**Input**.
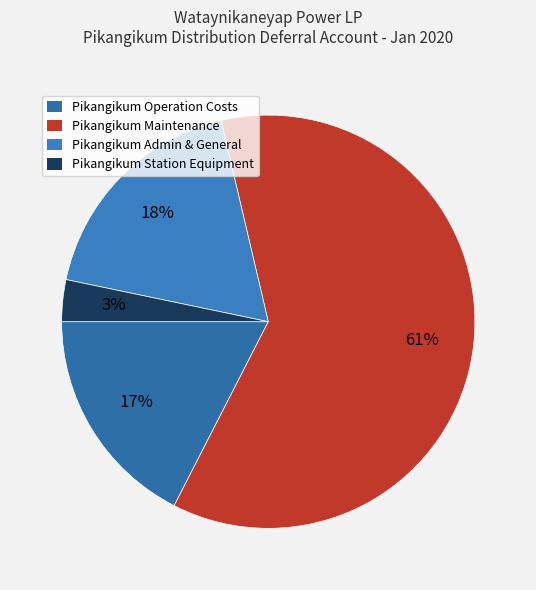

Do Pikangikum Maintenance and Pikangikum Admin & General together represent more than half of the pie?

Yes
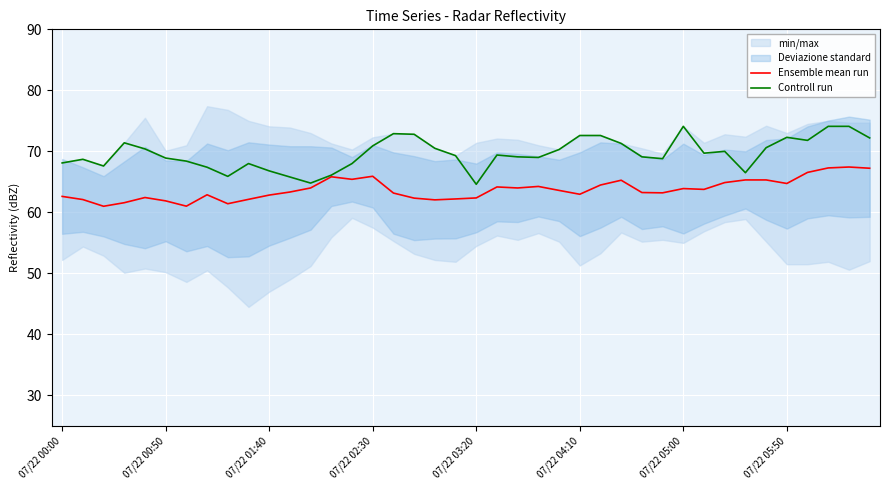

What is the total value across all series at 07/22 01:40?

128.6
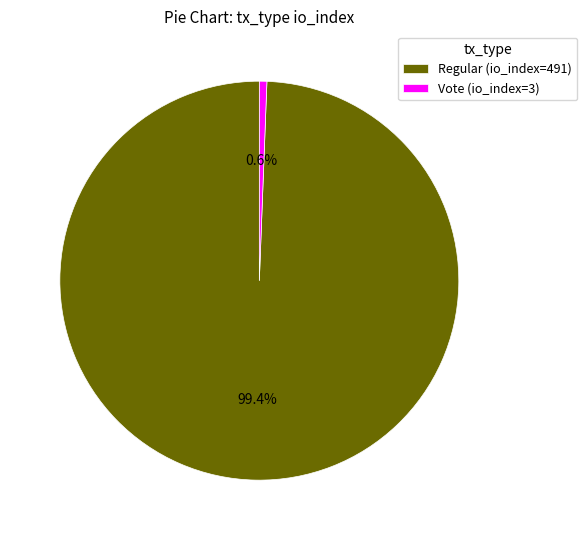

Which category has the biggest portion of the pie?

Regular (io_index=491)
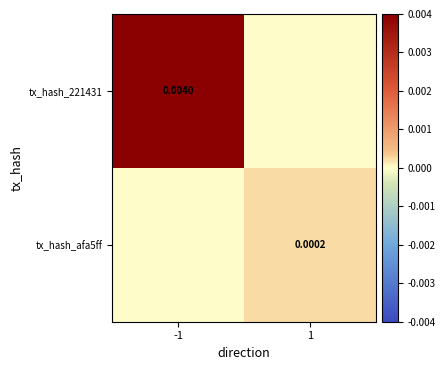

Which category has the highest value across all series?

-1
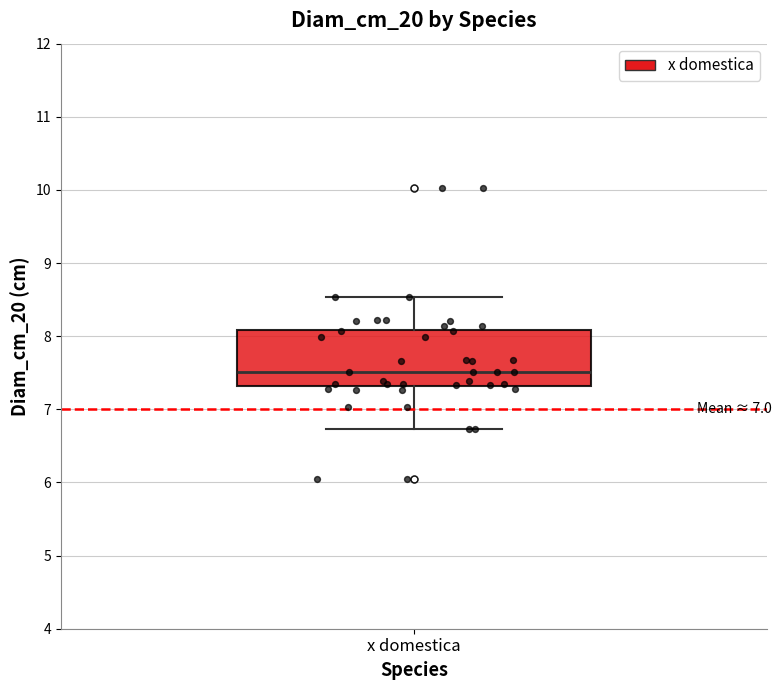

Read this box plot against the y-axis: the position of the median line, the range covered by the box, and the ends of both whiskers. The values are not printed on the chart, so give them approximately, as read against the axis.

median 7.5, box 7.3 to 8.1, whiskers 6.7 to 8.5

**Task to complete**. Please repeat all of the rows above word for word, leaving the pictures out.

**Solution to the exercise**.
Do Pikangikum Maintenance and Pikangikum Admin & General together represent more than half of the pie?

Yes

What is the total value across all series at 07/22 01:40?

128.6

Which category has the biggest portion of the pie?

Regular (io_index=491)

Which category has the highest value across all series?

-1

Read this box plot against the y-axis: the position of the median line, the range covered by the box, and the ends of both whiskers. The values are not printed on the chart, so give them approximately, as read against the axis.

median 7.5, box 7.3 to 8.1, whiskers 6.7 to 8.5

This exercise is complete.